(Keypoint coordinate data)
* * * *

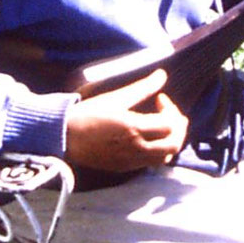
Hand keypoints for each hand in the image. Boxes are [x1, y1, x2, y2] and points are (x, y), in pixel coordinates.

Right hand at [64, 67, 188, 174]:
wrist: (65, 137)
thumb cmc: (87, 114)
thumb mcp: (115, 98)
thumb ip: (142, 88)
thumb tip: (162, 74)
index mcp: (133, 128)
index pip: (169, 124)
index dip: (171, 110)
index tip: (160, 99)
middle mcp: (136, 148)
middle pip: (173, 144)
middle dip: (178, 128)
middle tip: (171, 115)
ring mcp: (131, 161)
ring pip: (165, 157)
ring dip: (171, 141)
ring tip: (164, 127)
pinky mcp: (124, 168)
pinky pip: (151, 164)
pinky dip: (159, 152)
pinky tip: (151, 139)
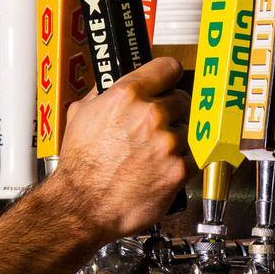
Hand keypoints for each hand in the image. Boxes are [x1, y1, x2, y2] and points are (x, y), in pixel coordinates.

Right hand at [52, 57, 195, 241]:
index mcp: (127, 95)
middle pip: (182, 99)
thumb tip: (117, 82)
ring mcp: (167, 143)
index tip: (169, 82)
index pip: (168, 68)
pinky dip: (184, 161)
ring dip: (178, 138)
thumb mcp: (81, 114)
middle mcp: (150, 115)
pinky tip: (164, 166)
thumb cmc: (79, 166)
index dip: (168, 76)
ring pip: (190, 128)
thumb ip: (105, 93)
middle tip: (157, 126)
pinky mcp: (178, 169)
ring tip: (156, 152)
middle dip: (172, 111)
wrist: (82, 205)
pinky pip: (195, 156)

* * * *

Look over the entries for "pinky", then copy every line that includes that string.

Result →
pinky mcp: (124, 168)
pinky pip: (151, 164)
pinky dip: (159, 152)
pinky tip: (151, 139)
pinky dip: (184, 161)
pinky tip: (164, 166)
pinky mcp: (178, 169)
pinky pip: (195, 156)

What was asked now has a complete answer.